Cooperative Regulation of the Mucosal Mast Cell-Specific Protease Genes Mcpt1 and Mcpt2 by GATA and Smad Transcription Factors.

Cooperative Regulation of the Mucosal Mast Cell-Specific Protease Genes Mcpt1 and Mcpt2 by GATA and Smad Transcription Factors.

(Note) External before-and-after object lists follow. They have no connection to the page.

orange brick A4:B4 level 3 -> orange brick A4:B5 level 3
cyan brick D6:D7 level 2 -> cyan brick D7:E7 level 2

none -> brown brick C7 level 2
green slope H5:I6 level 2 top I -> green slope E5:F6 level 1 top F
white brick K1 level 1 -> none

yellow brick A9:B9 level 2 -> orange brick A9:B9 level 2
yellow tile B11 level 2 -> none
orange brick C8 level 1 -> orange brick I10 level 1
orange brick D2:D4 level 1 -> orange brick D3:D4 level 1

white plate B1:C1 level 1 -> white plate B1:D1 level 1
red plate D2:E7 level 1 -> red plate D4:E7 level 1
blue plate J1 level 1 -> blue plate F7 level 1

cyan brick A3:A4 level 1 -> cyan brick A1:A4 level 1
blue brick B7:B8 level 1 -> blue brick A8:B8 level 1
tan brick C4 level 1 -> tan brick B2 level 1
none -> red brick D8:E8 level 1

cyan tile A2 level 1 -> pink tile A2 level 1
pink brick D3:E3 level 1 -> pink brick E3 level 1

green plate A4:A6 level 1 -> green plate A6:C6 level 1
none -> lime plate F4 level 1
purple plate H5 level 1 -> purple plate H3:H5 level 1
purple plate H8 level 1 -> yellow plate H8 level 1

Mouse mast cell proteases (mMCP)-1 and −2 are specifically expressed in mucosal mast cells (MCs). However, the transcriptional regulation mechanism of the Mcpt1 and Mcpt2 genes induced in mucosal MCs is largely unknown. In the current study, we found that TGF-β stimulation drastically induced upregulation of Mcpt1 and Mcpt2 mRNA in mouse bone marrow–derived MCs (BMMCs). TGF-β–induced expression of Mcpt1 and Mcpt2 was markedly suppressed by transfection with small interfering RNA targeting Smad2 or Smad4 and moderately reduced by Smad3 small interfering RNA. We next examined the roles of the hematopoietic cell–specific transcription factors GATA1 and GATA2 in the expression of Mcpt1 and Mcpt2 and demonstrated that knockdown of GATA1 and GATA2 reduced the mRNA levels of Mcpt1 and Mcpt2 in BMMCs. The recruitment of GATA2 and acetylation of histone H4 of the highly conserved GATA–Smad motifs, which were localized in the distal regions of the Mcpt1 and Mcpt2 genes, were markedly increased by TGF-β stimulation, whereas the level of GATA2 binding to the proximal GATA motif was not affected by TGF-β. A reporter assay showed that TGF-β stimulation upregulated GATA2-mediated transactivation activity in a GATA–Smad motif-dependent manner. We also observed that GATA2 and Smad4 interacted in TGF-β–stimulated BMMCs via immunoprecipitation and Western blotting analysis. Taken together, these results demonstrate that TGF-β induced mMCP-1 and −2 expression by accelerating the recruitment of GATA2 to the proximal regions of the Mcpt1 and Mcpt2 genes in mucosal MCs.

小鼠肥大细胞蛋白酶（mMCP）-1和 -2特异性表达于黏膜肥大细胞（MCs）中。然而，黏膜肥大细胞中Mcpt1和Mcpt2基因的转录调控机制在很大程度上是未知的。在当前的研究中，我们发现转化生长因子 -β（TGF -β）刺激可显著诱导小鼠骨髓来源的肥大细胞（BMMCs）中Mcpt1和Mcpt2 mRNA的上调。通过转染靶向Smad2或Smad4的小干扰RNA，TGF -β诱导的Mcpt1和Mcpt2表达受到显著抑制，而Smad3小干扰RNA可使其表达适度降低。接下来我们研究了造血细胞特异性转录因子GATA1和GATA2在Mcpt1和Mcpt2表达中的作用，并证明敲低GATA1和GATA2可降低BMMCs中Mcpt1和Mcpt2的mRNA水平。位于Mcpt1和Mcpt2基因远端区域的高度保守的GATA - Smad基序上GATA2的募集以及组蛋白H4的乙酰化，在TGF -β刺激下显著增加，而GATA2与近端GATA基序的结合水平不受TGF -β影响。报告基因分析表明，TGF -β刺激以GATA - Smad基序依赖的方式上调GATA2介导的转录激活活性。我们还通过免疫沉淀和蛋白质印迹分析观察到，在TGF -β刺激的BMMCs中GATA2和Smad4相互作用。综上所述，这些结果表明，TGF -β通过促进GATA2募集到黏膜肥大细胞中Mcpt1和Mcpt2基因的近端区域来诱导mMCP -1和 -2的表达。